Work item> Copy exactly, and only, the lines between the start of the entries below and the line containing "13: (80, 207)", both inclusive. Omit pictures.

Provided information>

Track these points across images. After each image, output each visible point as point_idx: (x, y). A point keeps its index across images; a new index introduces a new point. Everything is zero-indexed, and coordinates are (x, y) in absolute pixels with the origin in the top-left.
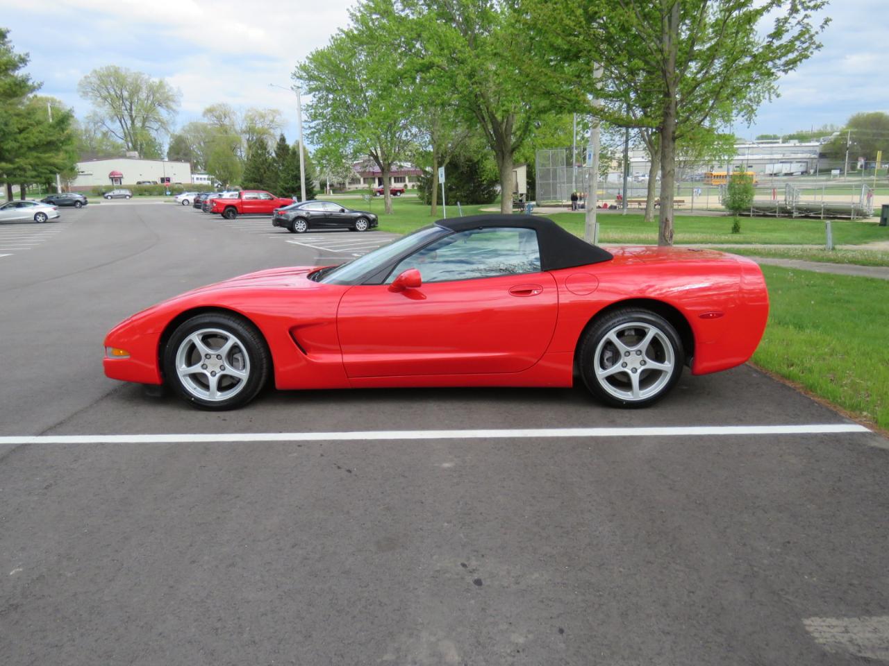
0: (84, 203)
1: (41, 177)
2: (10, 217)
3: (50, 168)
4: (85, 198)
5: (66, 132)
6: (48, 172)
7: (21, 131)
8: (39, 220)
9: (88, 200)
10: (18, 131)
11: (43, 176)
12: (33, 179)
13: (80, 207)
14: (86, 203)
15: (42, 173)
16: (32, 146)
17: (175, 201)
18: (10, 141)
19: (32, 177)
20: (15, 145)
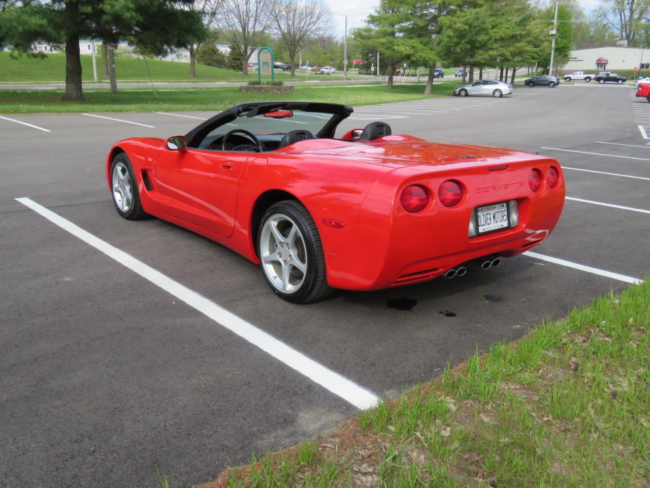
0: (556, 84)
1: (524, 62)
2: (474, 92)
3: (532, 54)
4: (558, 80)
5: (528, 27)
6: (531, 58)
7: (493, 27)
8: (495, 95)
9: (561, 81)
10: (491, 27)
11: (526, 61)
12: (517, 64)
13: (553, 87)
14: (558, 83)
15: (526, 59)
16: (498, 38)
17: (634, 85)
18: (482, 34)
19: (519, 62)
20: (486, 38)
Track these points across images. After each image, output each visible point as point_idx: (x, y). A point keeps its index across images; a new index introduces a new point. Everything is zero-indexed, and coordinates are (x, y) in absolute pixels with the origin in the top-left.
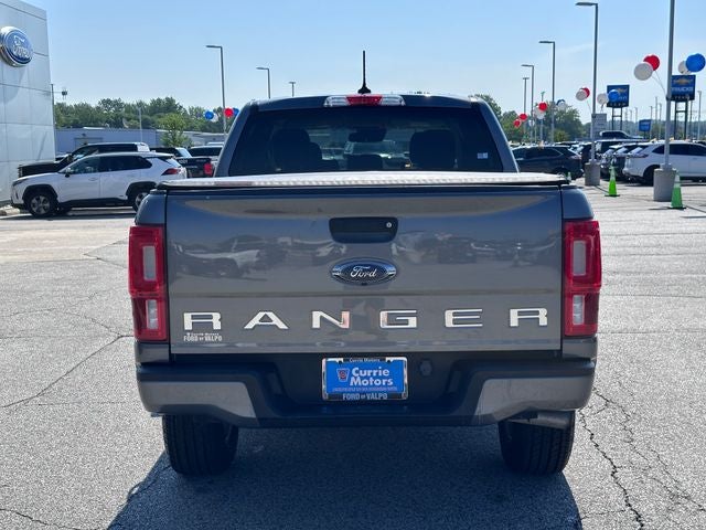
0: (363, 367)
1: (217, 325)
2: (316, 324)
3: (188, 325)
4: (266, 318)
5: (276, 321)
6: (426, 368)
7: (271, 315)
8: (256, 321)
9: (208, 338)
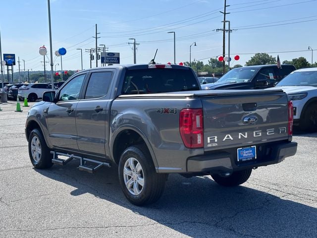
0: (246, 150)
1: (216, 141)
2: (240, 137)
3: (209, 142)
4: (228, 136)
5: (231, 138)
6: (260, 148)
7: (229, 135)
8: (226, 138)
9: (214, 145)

Answer below>
Track these points across images. After each image, output each visible point as point_idx: (x, y). A point keeps its index across images; a new index introduces a new point. Everything is zero-indexed, and coordinates are (x, y) in absolute pixels with the origin in the top-left.
0: (84, 203)
1: (41, 177)
2: (10, 217)
3: (50, 168)
4: (85, 198)
5: (66, 132)
6: (48, 172)
7: (21, 131)
8: (39, 220)
9: (88, 200)
10: (18, 131)
11: (43, 176)
12: (33, 179)
13: (80, 207)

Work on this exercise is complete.